## Cluster with Louvain Community Detection

We construct a graph from the set of nodes given by `nodes.csv` and the appropriate `edges-${t}.csv` for t=1..3, corresponding to random walks generated for number of hops t.

For the graph, we will run the Louvain Community Detection Algorithm, and use the community predicted by the algorithm to cluster our documents.

The Louvain Algorithm maximizes the modularity score for each community in the network. The modularity score is a measure of how densely connected nodes in a community are compared to their connectivity in a random network.

**NOTE:** This notebook will need to be run multiple times for different values of `t`. For each time, the graph will have to be created manually using `neo4j-admin`.

In [1]:
import collections
import numpy as np
import pandas as pd
import py2neo
import operator
import os

### Set the NUM_HOPS parameter

&#x26A0; Note that this should be accompanied by repopulating the database with the correct (node, edge) CSV file pair.

In [2]:
# change this for each run (1, 2, 3)
NUM_HOPS = 1

In [3]:
DATA_DIR = "../data"
PRED_FILEPATH_TEMPLATE = os.path.join(
    DATA_DIR, "louvain-preds-g{:d}.tsv")
NEO4J_CONN_URL = "bolt://localhost:7687"

In [4]:
graph = py2neo.Graph(NEO4J_CONN_URL, auth=("neo4j", "graph"))

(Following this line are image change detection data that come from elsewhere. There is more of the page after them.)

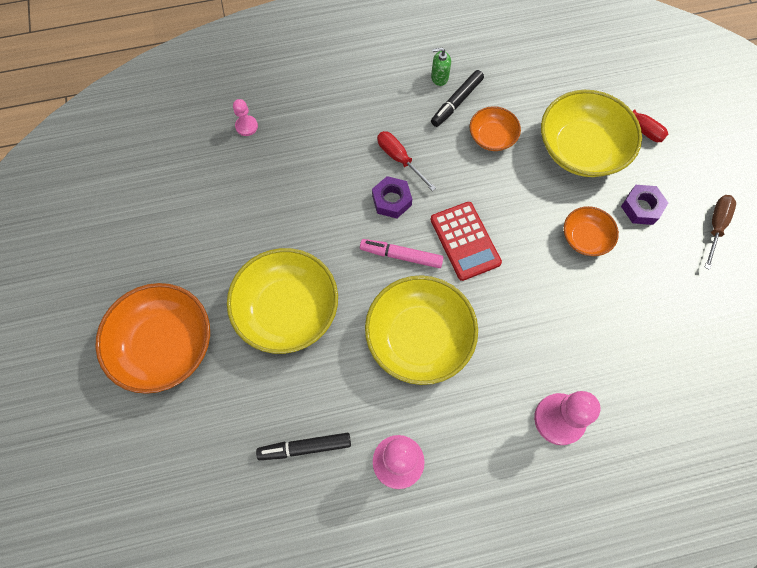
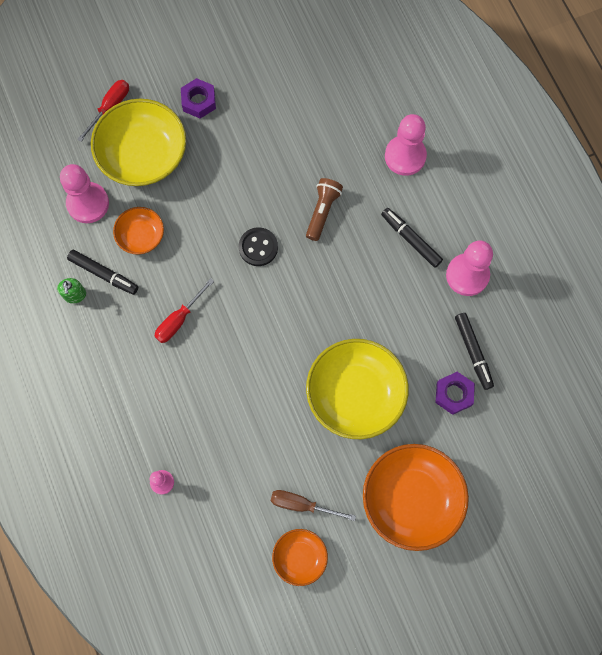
camera: 100 degrees left, 5 degrees up
(391, 200) = (226, 319): purple nut -> purple nut (453, 394)
(401, 256) = (283, 301): pink marker -> none
(419, 337) = (358, 274): yellow bowl -> none
(452, 404) = (410, 239): none -> black marker
(465, 241) = (258, 247): red calculator -> black button
(498, 312) = (322, 211): none -> brown flashlight
(532, 96) = (88, 203): none -> pink pawn
(585, 238) = (237, 146): orange bowl -> orange bowl (300, 557)
(715, 226) = (208, 42): brown screwdriver -> brown screwdriver (302, 505)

### Execute Louvain Community Detection

In [5]:
query = """
    CALL algo.louvain.stream('Document', 'PROB', 
        {weightProperty: 'gen_prob'})
    YIELD nodeId, community
    RETURN algo.asNode(nodeId).doc_id AS doc_id, 
           algo.asNode(nodeId).category AS label, 
           community AS pred
    ORDER BY pred DESC
"""
results = graph.run(query).data()

### Collect Predictions

The community value returned by the Louvain community detection algorithm is used as the cluster id.

In [6]:
fpred = open(PRED_FILEPATH_TEMPLATE.format(NUM_HOPS), "w")
num_results = 0
pred_category_counts = collections.Counter()
for result in results:
    if num_results % 1000 == 0:
        print("{:d} document predictions extracted".format(num_results))
    doc_id = result["doc_id"]
    label = result["label"]
    pred = result["pred"]
    pred_category_counts[pred] += 1
    fpred.write("{:s}\t{:s}\t{:d}\n".format(doc_id, label, pred))
    num_results += 1

print("{:d} document predictions extracted, COMPLETE".format(num_results))
print("category counts")
print(sorted(pred_category_counts.most_common(len(pred_category_counts)),
    key=operator.itemgetter(0)))

fpred.close()

0 document predictions extracted
1000 document predictions extracted
2000 document predictions extracted
3000 document predictions extracted
4000 document predictions extracted
5000 document predictions extracted
6000 document predictions extracted
7000 document predictions extracted
8000 document predictions extracted
9000 document predictions extracted
10000 document predictions extracted
11000 document predictions extracted
12000 document predictions extracted
13000 document predictions extracted
14000 document predictions extracted
15000 document predictions extracted
16000 document predictions extracted
17000 document predictions extracted
18000 document predictions extracted
18810 document predictions extracted, COMPLETE
category counts
[(0, 1295), (1, 2560), (2, 1001), (3, 1119), (4, 915), (5, 1096), (6, 3304), (7, 2327), (8, 2087), (9, 2560), (10, 504), (11, 24), (12, 1), (13, 1), (14, 10), (15, 1), (16, 1), (17, 1), (18, 1), (19, 1), (20, 1)]


In [7]:
pred_df = pd.read_csv(PRED_FILEPATH_TEMPLATE.format(NUM_HOPS), 
                      delimiter="\t",
                      names=["doc_id", "label", "prediction"])
pred_df.head()

Unnamed: 0,doc_id,label,prediction
0,1-19-83677,talk.religion.misc,20
1,1-18-178690,talk.politics.misc,19
2,1-9-104905,rec.sport.baseball,18
3,1-9-104547,rec.sport.baseball,17
4,1-6-76496,misc.forsale,16